SOLOMON: You are your first and last audience, if I get you right.

CHANDLER: It doesn’t have to be great writing, it doesn’t even have to be terribly good. It just has to be mine.

SOLOMON: It always sounds too damn easy when you talk it through. So easy to say it’s all about the writing.

CHANDLER: The actual writing is what you live for. The rest is something you have to get through in order to arrive at the point.”

SOLOMON: But it don’t mean a thing if it ain’t got that swing.

CHANDLER: Everything written with vitality expresses that vitality: there are no dull subjects, only dull minds.

SOLOMON: If I’ve got it right, you kinda write as you will, artistically speaking, I mean.

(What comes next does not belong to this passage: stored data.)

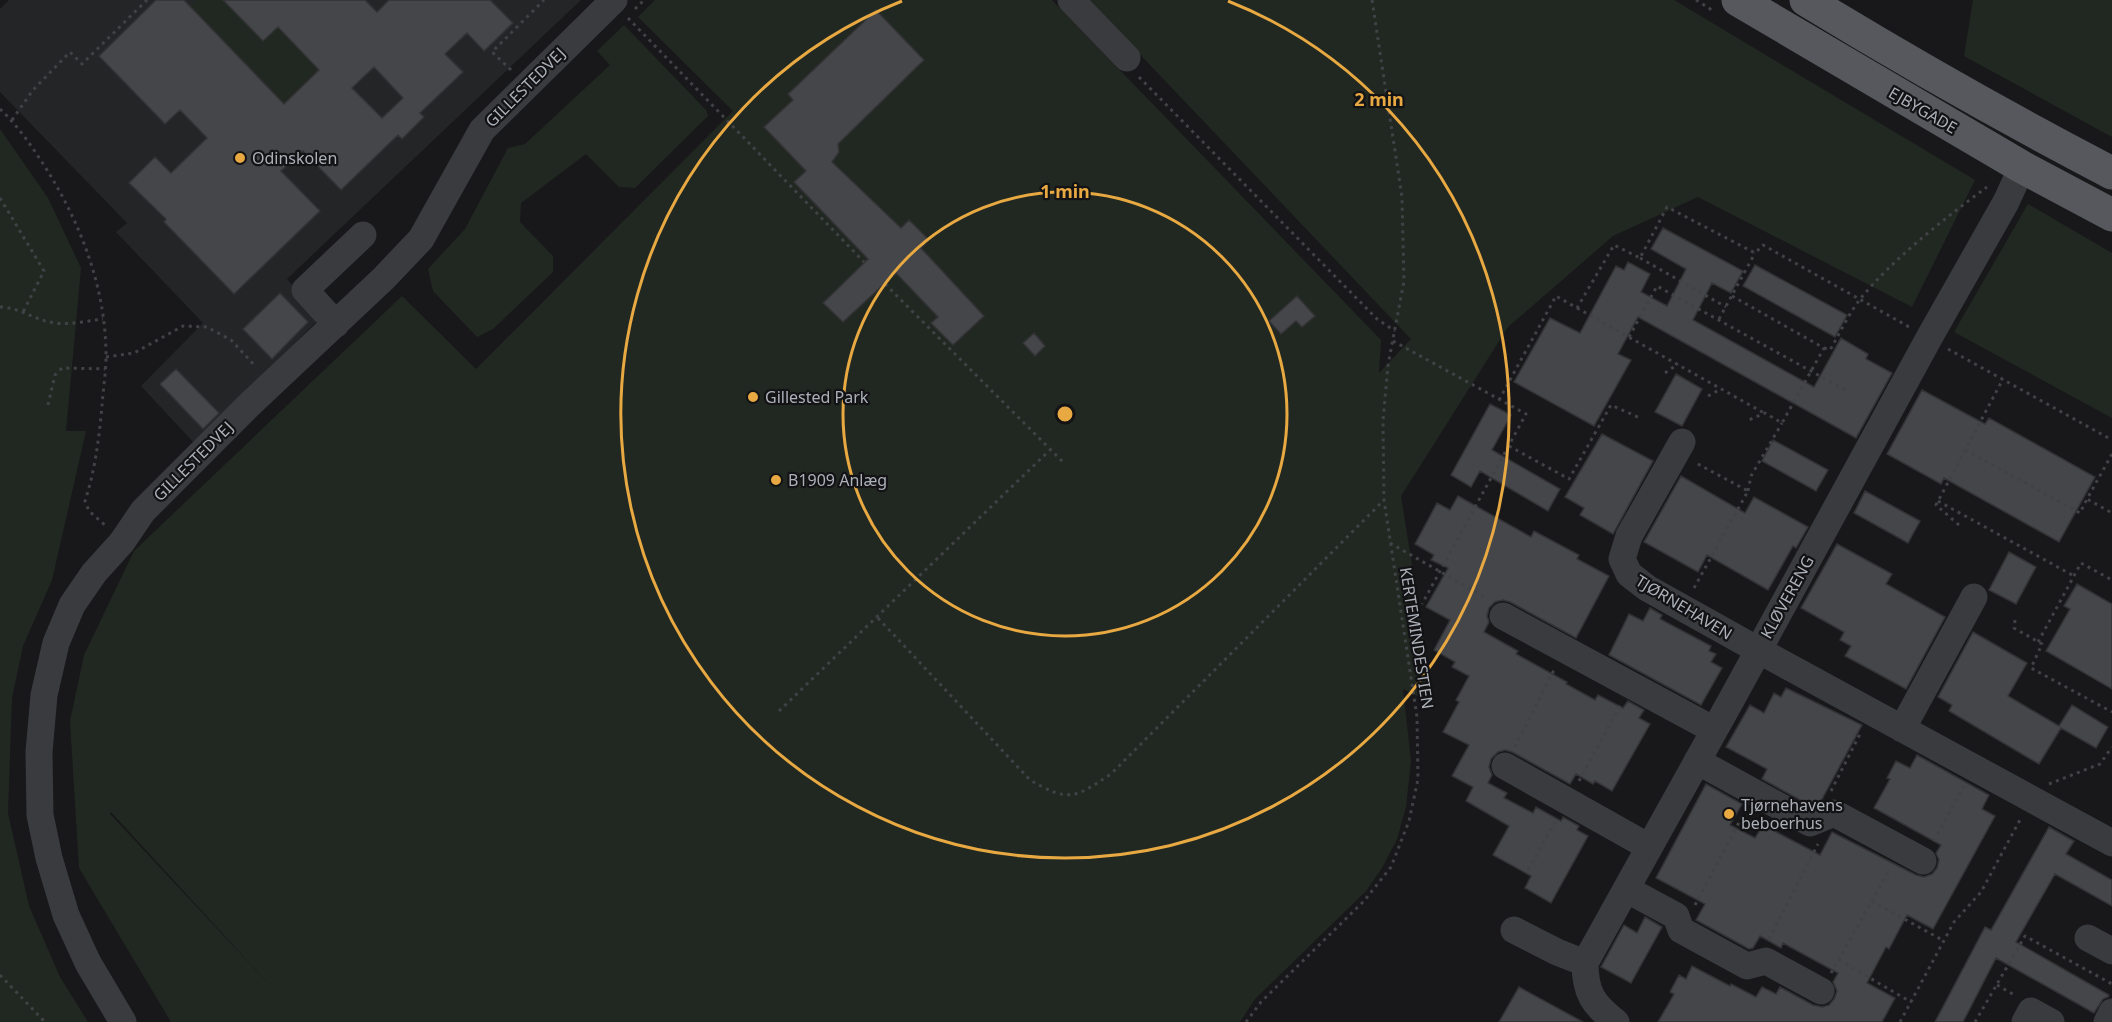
<svg xmlns="http://www.w3.org/2000/svg" width="2112" height="1022" viewBox="0 0 2112 1022" font-family="'Noto Sans',sans-serif">
<style>
.built{fill:#242527}
.green{fill:#212821;fill-rule:evenodd}
.building{fill:#45464a;stroke:#333336;stroke-width:1.5;fill-rule:evenodd}
.lines{fill:none;stroke-linecap:round;stroke-linejoin:round}
.path{stroke:#404246;stroke-width:3;stroke-dasharray:3 4.5;stroke-linecap:butt}
.minor{stroke:#3a3b3f;stroke-width:27}
.major{stroke:#56585e;stroke-width:33}
.ring{fill:none;stroke:#e8a942;stroke-width:3}
.poi-dot{fill:#e8a942;stroke:#131315;stroke-width:2}
.labels{text-anchor:middle;dominant-baseline:central;stroke-width:4.5;stroke-linejoin:round;paint-order:stroke}
.street-label{font-size:16px;fill:#abb0b9;stroke:#131315}
.poi-label{font-size:16px;fill:#abb0b9;stroke:#131315;text-anchor:start}
.centre{fill:#e8a942;stroke:#131315;stroke-width:3}
.ring-label{font-size:18px;text-anchor:middle;font-weight:bold;fill:#e8a942;stroke:#131315;stroke-width:4.5;stroke-linejoin:round;paint-order:stroke}
</style>
<rect width="100%" height="100%" fill="#18181a"/>
<!-- built -->
<path class="built" d="M9 0H581L287 279 321 317 195 444 141 386 203 323 116 232 127 223 0 92V9Z"/>
<!-- green -->
<path class="green" d="M196 0H223L278 27 319 70 284 104 190 6Z
M655 0H1052L1381 340 1379 373 1411 339 1088 0H1674L1975 180 1912 307 1698 197 1613 236 1508 327 1401 496 1434 704 1403 689 1411 761 1406 807 1397 839 1382 868 1366 891 1255 999 1240 1022H171L79 868 70 721 84 655 134 551 402 296 476 369 733 111 638 17ZM111 812 279 995 110 814Z
M1973 0H2112V137L1964 56Z
M624 25 706 110 708 116 635 188 619 187 586 154 521 203 520 222 553 256V272L493 329 477 337 433 291 428 269 465 229 508 148 525 144 610 65 597 51Z
M0 129 48 198 81 268 66 431H86L52 580 23 646 12 698 8 813 29 906 60 977 88 1022H0Z
M2028 204 2112 253V418L1954 332Z"/>
<!-- building -->
<path class="building" d="M156 0H184L284 104 319 70 278 27 263 41 223 0H365L377 12 389 0H490L513 23 484 51 467 33 445 54 463 72 420 113 424 117 402 139 398 135 341 190 303 151 281 171 320 211 234 294 164 222 166 219 129 183 155 157 171 173 207 138 180 110 165 124 99 56ZM374 67 403 98 382 118 352 88Z
M876 10 924 60 838 144 839 152 832 162 901 228 909 220 929 240 921 248 984 316 953 345 931 323 938 317 896 273 843 322 823 303 868 259 794 182 806 171 764 127 793 100 788 94Z
M1663 228 1743 271 1731 293 1712 283 1693 320 1814 387 1841 338 1868 354 1866 359 1892 373 1856 438 1638 317 1618 354 1631 360 1594 426 1514 382 1550 318 1580 333 1616 266 1624 270 1628 262 1650 274 1641 292 1667 306 1686 269 1651 249Z
M1755 265 1847 315 1835 337 1743 286Z
M280 293 308 322 272 359 243 329Z
M1297 296 1315 316 1302 327 1296 321 1281 334 1269 321Z
M1034 333 1045 346 1035 356 1023 343Z
M176 369 219 413 203 429 160 384Z
M1676 374 1702 389 1682 426 1655 412Z
M1922 390 1985 424 1989 418 2095 477 2059 542 1944 478 1941 484 1887 454Z
M1490 404 1511 415 1492 450 1560 489 1548 511 1480 471 1471 487 1451 475Z
M1602 434 1653 461 1613 534 1580 515 1584 508 1565 497Z
M1773 440 1828 470 1816 491 1762 461Z
M1681 476 1745 513 1754 497 1808 527 1796 548 1793 546 1768 590 1707 555 1698 572 1644 542Z
M1865 491 1920 521 1908 543 1854 513Z
M1458 496 1531 537 1534 531 1579 555 1577 559 1609 576 1576 638 1510 602 1503 600 1495 602 1489 608 1487 616 1489 622 1484 632 1518 651 1516 654 1567 682 1566 684 1595 700 1598 695 1623 708 1628 701 1644 710 1639 718 1650 724 1612 791 1595 781 1593 784 1576 774 1570 784 1512 752 1505 750 1498 752 1491 759 1489 767 1492 775 1488 783 1507 793 1504 798 1533 813 1536 807 1561 821 1563 817 1579 826 1577 830 1588 836 1551 903 1525 888 1531 876 1493 855 1509 826 1466 801 1473 787 1452 776 1469 745 1443 732 1459 702 1456 700 1469 676 1452 667 1455 662 1434 650 1450 620 1426 607 1448 568 1431 560 1434 555 1415 544 1437 503 1450 510Z
M1837 544 1892 574 1886 584 1945 617 1906 689 1845 656 1851 646 1840 640 1844 632 1801 608Z
M2009 552 2036 567 2016 604 1989 590Z
M2077 584 2112 604V689L2046 651 2070 609 2064 606Z
M1650 608 1662 615 1660 619 1711 646 1709 651 1716 654 1711 662 1722 668 1701 705 1609 655 1629 614 1643 621Z
M1973 632 2027 663 2008 696 2059 726 2072 705 2108 727 2096 748 2061 728 2039 764 1949 711 1952 705 1938 697Z
M1786 688 1862 725 1821 801 1811 806 1762 779 1767 769 1726 747 1750 705 1764 713 1774 693 1781 697Z
M1917 755 1989 795 1982 809 1995 816 1933 929 1907 915 1889 949 1886 947 1867 983 1895 998 1882 1022H1658L1674 994 1670 992 1679 975 1686 979 1692 966 1730 986 1731 984 1756 997 1762 987 1776 994 1780 987 1813 1005 1822 1007 1829 1005 1834 999 1837 991 1833 982 1838 973 1783 943 1781 948 1760 936 1753 948 1749 949 1696 920 1705 904 1656 878 1706 784 1742 804 1730 825 1755 838 1763 825 1820 855 1832 832 1916 875 1924 877 1932 874 1937 868 1939 860 1936 853 1941 845 1874 808 1890 779 1887 778 1896 761 1910 768Z
M2049 827 2074 841 2066 854 2112 880V906L2055 874 2016 942 2109 995 2108 997 2103 999 2094 1013 1996 958 1963 1022H1935L1985 927 1991 930Z
M1645 917 1662 927 1631 983 1601 967 1624 925 1637 933Z
M1519 987 1583 1022H1499Z"/>
<g class="lines">
<!-- path -->
<path class="path" d="M1696 0 1715 12
M635 9 644 0
M628 18 864 262
M511 70 492 52 544 0
M1139 77 1377 319 1395 331
M0 109C19 127 33 148 47 170 82 226 106 290 106 356 106 373 103 390 102 406 99 438 95 471 85 501L89 511 106 526
M12 120 33 90 70 52 82 64 147 0
M0 198 44 271 23 312
M1640 258 1726 307
M885 284 1065 464
M1732 296 1824 348 1782 423 1765 413 1749 420
M0 307C18 307 33 319 50 322 67 326 86 321 103 319
M1577 308 1764 413
M1719 319 1755 253
M1629 337 1657 286 1847 391
M1393 341 1526 414 1422 604
M1824 348 1830 350C1840 333 1849 313 1861 298 1894 258 1945 218 1987 187
M1948 349 2112 440
M106 357 134 353 183 326 207 327 231 340 256 367
M1665 373 1678 364
M1708 396 1721 389
M1499 400 1556 296 1577 308 1614 245 1640 258 1667 207 1755 253 1763 245 1911 328
M48 405 55 375 62 368 105 369
M1509 446 1569 479 1611 405 1640 418
M1965 450 2080 513 2087 499
M2112 454 2087 499 2112 513
M1748 491 1751 476 1782 423
M1938 501 2074 576
M1959 525 1936 505 2003 379
M1390 543 1488 599
M1694 588 1748 491 1696 463
M878 618 1030 780C1070 803 1074 798 1111 774L1384 500
M2015 620 2014 628 2042 644 2031 668 2112 712
M2038 642 2081 563 2112 580
M779 711 1050 450
M1515 747 1554 670
M1579 781 1620 706
M2049 784 2100 764 2112 747
M1831 791 1861 732
M1934 841 1964 786
M1528 870 1556 821
M1872 901 1944 941
M1695 905 1744 813
M1769 939 1818 844
M1839 960 1911 1002
M1831 973 1890 869
M0 975 45 1022
M1997 985 2016 996
M1246 1022 1261 1002 1364 901 1391 867 1409 821 1418 779 1417 717 1384 500 1383 421 1388 365 1404 281 1402 197 1372 0
M1900 1022 1954 922 1981 892 2021 818
M1975 1022 2025 936 2112 984"/>
<!-- minor -->
<path class="minor" d="M1071 0 1127 58
M336 324 305 290 363 235
M1682 442 1629 536 1622 559 1629 574 1647 588 1758 650 2112 843
M1503 616 1714 730
M1902 729 1974 597
M1697 761 1810 823 1834 813 1923 861
M1505 766 1649 847
M1626 889 1676 916 1681 930 1747 966 1766 961 1821 991
M1514 930 1557 952 1585 963
M2088 938 2112 951
M123 1022 88 963 66 915 49 858 40 815 39 752 44 695 56 643 72 605 94 573 122 542 143 511 249 405 384 278 421 239 482 130 614 0
M1616 1022C1593 1005 1585 992 1585 963L1734 695 1929 338 2006 202 2022 167
M2025 1022 2031 1011 2051 1022
M2107 1022 2112 1012"/>
<!-- major -->
<path class="major" d="M1738 0 2022 167 2112 215
M1806 0C1906 61 2008 119 2112 173"/>
</g>
<!-- distance rings -->
<g class="ring">
<circle cx="1065" cy="414" r="222"/>
<path d="M1228 1A444 444 0 1 1 902 1"/>
</g>
<!-- markers -->
<g class="poi-dot">
<circle cx="240" cy="158" r="6"/>
<circle cx="753" cy="397" r="6"/>
<circle cx="776" cy="480" r="6"/>
<circle cx="1729" cy="814" r="6"/>
</g>
<g class="labels">
<!-- street labels -->
<g class="street-label">
<text transform="translate(525 87) rotate(-45)">GILLESTEDVEJ</text>
<text transform="translate(1923 110) rotate(30)">EJBYGADE</text>
<text transform="translate(193 461) rotate(-45)">GILLESTEDVEJ</text>
<text transform="translate(1787 597) rotate(-61)">KLØVERENG</text>
<text transform="translate(1684 607) rotate(31)">TJØRNEHAVEN</text>
<text transform="translate(1417 638) rotate(81)">KERTEMINDESTIEN</text>
</g>
<!-- poi labels -->
<g class="poi-label">
<text x="252" y="158">Odinskolen</text>
<text x="765" y="397">Gillested Park</text>
<text x="788" y="480">B1909 Anlæg</text>
<text x="1741" y="805">Tjørnehavens<tspan x="1741" dy="18">beboerhus</tspan></text>
</g>
</g>
<circle cx="1065" cy="414" r="9" class="centre"/>
<g class="ring-label">
<text x="1379" y="106">2 min</text>
<text x="1065" y="198">1 min</text>
</g>
</svg>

The notion of creating art isn’t part of what you consciously do.

CHANDLER: There are no vital and significant forms of art; there is only art, and precious little of that.

SOLOMON: Ain’t that the truth?

CHANDLER: There is no bad whiskey. There are only some whiskeys that aren’t as good as others.

SOLOMON: Now I believe you’re quoting yourself…I wanted to take you for a bite, to one of those venerable establishments you might remember. But you know things can never be the same. The Blackhawk, Barney’s Market Club—both gone. Even the Berghoff ain’t what it used to be. Sure.

CHANDLER: I used to like this town. A long time ago…

SOLOMON: Maybe I should just rustle us up a couple of dames.

CHANDLER: I do a great deal of research—particularly in the apartments of tall blondes.

SOLOMON: Then maybe I should just leave you to it and say goodbye.

CHANDLER: To say goodbye is to die a little.